The first official African American debutante ball took place in 1895 in New Orleans, owing to the city’s large and upwardly mobile black population. These events were normally organised by institutions such as churches and social clubs, and were an opportunity for wealthy African Americans to show off the black community in a ‘dignified’ manner in the decades following the abolition of slavery.
From the 1940s to the 1960s, the emphasis of these events shifted to education, community outreach, fundraising and networking, and there were incentives such as scholarships and grants for participating ‘debs’.

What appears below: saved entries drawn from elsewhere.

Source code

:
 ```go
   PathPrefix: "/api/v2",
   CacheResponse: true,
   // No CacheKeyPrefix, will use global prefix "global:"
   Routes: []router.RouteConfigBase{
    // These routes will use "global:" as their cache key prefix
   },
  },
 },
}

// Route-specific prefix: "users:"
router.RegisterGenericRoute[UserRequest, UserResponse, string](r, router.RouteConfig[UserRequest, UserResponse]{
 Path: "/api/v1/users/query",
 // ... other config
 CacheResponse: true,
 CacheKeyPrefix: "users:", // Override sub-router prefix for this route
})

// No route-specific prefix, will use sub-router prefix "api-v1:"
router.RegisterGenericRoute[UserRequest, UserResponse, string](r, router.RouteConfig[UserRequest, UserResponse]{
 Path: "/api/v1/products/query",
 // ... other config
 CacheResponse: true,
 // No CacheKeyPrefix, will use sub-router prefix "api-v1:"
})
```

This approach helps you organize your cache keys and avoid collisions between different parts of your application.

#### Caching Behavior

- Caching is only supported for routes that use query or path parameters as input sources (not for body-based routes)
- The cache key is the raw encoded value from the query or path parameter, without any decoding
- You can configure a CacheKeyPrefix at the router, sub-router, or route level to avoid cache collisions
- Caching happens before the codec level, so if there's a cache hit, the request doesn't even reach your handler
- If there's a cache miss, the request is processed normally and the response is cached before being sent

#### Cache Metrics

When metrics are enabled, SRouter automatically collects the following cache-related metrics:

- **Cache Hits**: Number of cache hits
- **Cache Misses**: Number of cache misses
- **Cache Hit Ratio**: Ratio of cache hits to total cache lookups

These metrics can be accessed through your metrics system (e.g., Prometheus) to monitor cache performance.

Collection of debutante ball drawings
Image Credit: William Leroy Jacobs / Library of Congress
Before modern-day celebrities, a debutante could be one of society’s most notable figures, and would be profiled in publications such as Tatler. It was also a fashion show: in the 1920s, women were expected to wear an ostrich feather headdress and long white train to be presented at Buckingham Palace. By the late 1950s, dress styles were less rigid and more mainstream fashion-focused.

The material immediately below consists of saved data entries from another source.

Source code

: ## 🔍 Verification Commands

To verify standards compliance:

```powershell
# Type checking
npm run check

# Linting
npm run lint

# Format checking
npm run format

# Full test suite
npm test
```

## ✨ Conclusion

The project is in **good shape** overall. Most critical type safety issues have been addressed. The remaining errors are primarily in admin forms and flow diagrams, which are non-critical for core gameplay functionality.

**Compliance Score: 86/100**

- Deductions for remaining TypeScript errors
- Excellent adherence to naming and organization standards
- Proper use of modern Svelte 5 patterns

A young woman was allowed to flirt and go on dates, the latter of which would be strictly chaperoned during the early days of debutante balls. However, virginity was a must, and men could be blacklisted for being too handsy or presumptuous: they risked being labelled as NSIT (Not Safe In Taxis) or MTF (Must Touch Flesh).
Following the severe losses suffered during World War Two, wealth amongst the upper classes was often significantly dented by death duties. Since one season for one woman could cost up to £120,000 in today’s money, many war widows could no longer afford to pay for the outfit, travel and ticket expenses that being a ‘deb’ required.
Moreover, deb balls and parties were held in lavish townhouses and stately homes less and less; instead, they were moved to hotels and flats. Since food rationing only ended in 1954, the indulgent nature of the balls was markedly reduced.
Finally, the quality of debutantes was perceived to have fallen. Princess Margaret famously declared: “We had to put a stop to it. Every tart in London was getting in.”
Official portrait of Queen Elizabeth II before the start of her 1959 tour of the U.S. and Canada
Image Credit: Library and Archives Canada, CC BY 2.0
Though lesser forms of debutante balls have survived, Queen Elizabeth II ultimately put a stop to debutante balls where she was in attendance as the monarch in 1958. Post-war financial factors played a part, as did the burgeoning feminist movement that recognised that it was antiquated to pressure 17-year-old women to marry.
When the Lord Chamberlain announced the end of the royal presentation ceremony, it attracted a record number of applications for the final ball. That year, 1,400 girls curtseyed to Queen Elizabeth II over three days.
Though the heyday of debutante balls is over, some still exist today. While the formality of long white gowns, tiaras and gloves remains, the requirements for attendance is increasingly wealth-based rather than lineage-based. For instance, the annual Viennese Opera Ball is famously lavish; the least expensive ticket costs $1,100, while tickets for tables for 10-12 people are priced at around the $25,000 point.
Similarly, the Queen Charlotte’s Ball was revived in the early 21st century and is held annually at an extravagant location in the UK. However, organisers state that rather than serving as a way for aristocratic young women to ‘enter’ society, its focus has shifted to networking, business skills and charity fundraising.